>> start

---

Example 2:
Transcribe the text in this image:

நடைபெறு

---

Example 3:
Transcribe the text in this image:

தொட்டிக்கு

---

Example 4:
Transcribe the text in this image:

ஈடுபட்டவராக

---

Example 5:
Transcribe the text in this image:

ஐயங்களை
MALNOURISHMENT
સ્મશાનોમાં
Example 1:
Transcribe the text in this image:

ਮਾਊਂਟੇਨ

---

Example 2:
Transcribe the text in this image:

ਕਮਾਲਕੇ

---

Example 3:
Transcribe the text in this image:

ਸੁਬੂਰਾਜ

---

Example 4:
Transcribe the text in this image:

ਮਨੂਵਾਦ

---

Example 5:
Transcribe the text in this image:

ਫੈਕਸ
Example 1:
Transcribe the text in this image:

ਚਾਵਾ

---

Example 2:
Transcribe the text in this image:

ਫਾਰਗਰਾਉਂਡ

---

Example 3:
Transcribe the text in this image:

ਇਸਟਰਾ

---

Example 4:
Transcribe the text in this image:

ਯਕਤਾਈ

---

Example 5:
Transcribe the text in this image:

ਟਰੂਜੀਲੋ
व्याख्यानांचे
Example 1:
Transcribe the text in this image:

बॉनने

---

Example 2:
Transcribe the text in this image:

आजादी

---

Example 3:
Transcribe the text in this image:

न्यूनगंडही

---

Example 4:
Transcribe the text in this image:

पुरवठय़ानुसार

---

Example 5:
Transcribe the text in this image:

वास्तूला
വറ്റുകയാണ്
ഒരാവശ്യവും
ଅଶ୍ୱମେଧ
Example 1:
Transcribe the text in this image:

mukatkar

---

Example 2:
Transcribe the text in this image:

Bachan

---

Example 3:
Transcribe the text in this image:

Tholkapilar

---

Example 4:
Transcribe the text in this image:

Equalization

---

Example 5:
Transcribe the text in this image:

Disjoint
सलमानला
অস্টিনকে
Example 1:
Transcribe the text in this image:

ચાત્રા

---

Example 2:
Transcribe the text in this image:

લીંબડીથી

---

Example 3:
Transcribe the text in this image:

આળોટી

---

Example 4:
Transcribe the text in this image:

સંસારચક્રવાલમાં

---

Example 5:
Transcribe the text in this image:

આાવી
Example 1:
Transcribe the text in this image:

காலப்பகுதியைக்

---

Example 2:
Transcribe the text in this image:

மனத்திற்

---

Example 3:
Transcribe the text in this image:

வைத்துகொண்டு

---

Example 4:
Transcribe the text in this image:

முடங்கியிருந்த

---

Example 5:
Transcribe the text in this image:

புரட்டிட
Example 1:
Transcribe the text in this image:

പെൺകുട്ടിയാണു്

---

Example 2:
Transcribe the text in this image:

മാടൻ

>> end

Write out every word in the data above, in order, keeping each word's spelling and script unchanged.

---

Example 2:
Transcribe the text in this image:

நடைபெறு

---

Example 3:
Transcribe the text in this image:

தொட்டிக்கு

---

Example 4:
Transcribe the text in this image:

ஈடுபட்டவராக

---

Example 5:
Transcribe the text in this image:

ஐயங்களை
MALNOURISHMENT
સ્મશાનોમાં
Example 1:
Transcribe the text in this image:

ਮਾਊਂਟੇਨ

---

Example 2:
Transcribe the text in this image:

ਕਮਾਲਕੇ

---

Example 3:
Transcribe the text in this image:

ਸੁਬੂਰਾਜ

---

Example 4:
Transcribe the text in this image:

ਮਨੂਵਾਦ

---

Example 5:
Transcribe the text in this image:

ਫੈਕਸ
Example 1:
Transcribe the text in this image:

ਚਾਵਾ

---

Example 2:
Transcribe the text in this image:

ਫਾਰਗਰਾਉਂਡ

---

Example 3:
Transcribe the text in this image:

ਇਸਟਰਾ

---

Example 4:
Transcribe the text in this image:

ਯਕਤਾਈ

---

Example 5:
Transcribe the text in this image:

ਟਰੂਜੀਲੋ
व्याख्यानांचे
Example 1:
Transcribe the text in this image:

बॉनने

---

Example 2:
Transcribe the text in this image:

आजादी

---

Example 3:
Transcribe the text in this image:

न्यूनगंडही

---

Example 4:
Transcribe the text in this image:

पुरवठय़ानुसार

---

Example 5:
Transcribe the text in this image:

वास्तूला
വറ്റുകയാണ്
ഒരാവശ്യവും
ଅଶ୍ୱମେଧ
Example 1:
Transcribe the text in this image:

mukatkar

---

Example 2:
Transcribe the text in this image:

Bachan

---

Example 3:
Transcribe the text in this image:

Tholkapilar

---

Example 4:
Transcribe the text in this image:

Equalization

---

Example 5:
Transcribe the text in this image:

Disjoint
सलमानला
অস্টিনকে
Example 1:
Transcribe the text in this image:

ચાત્રા

---

Example 2:
Transcribe the text in this image:

લીંબડીથી

---

Example 3:
Transcribe the text in this image:

આળોટી

---

Example 4:
Transcribe the text in this image:

સંસારચક્રવાલમાં

---

Example 5:
Transcribe the text in this image:

આાવી
Example 1:
Transcribe the text in this image:

காலப்பகுதியைக்

---

Example 2:
Transcribe the text in this image:

மனத்திற்

---

Example 3:
Transcribe the text in this image:

வைத்துகொண்டு

---

Example 4:
Transcribe the text in this image:

முடங்கியிருந்த

---

Example 5:
Transcribe the text in this image:

புரட்டிட
Example 1:
Transcribe the text in this image:

പെൺകുട്ടിയാണു്

---

Example 2:
Transcribe the text in this image:

മാടൻ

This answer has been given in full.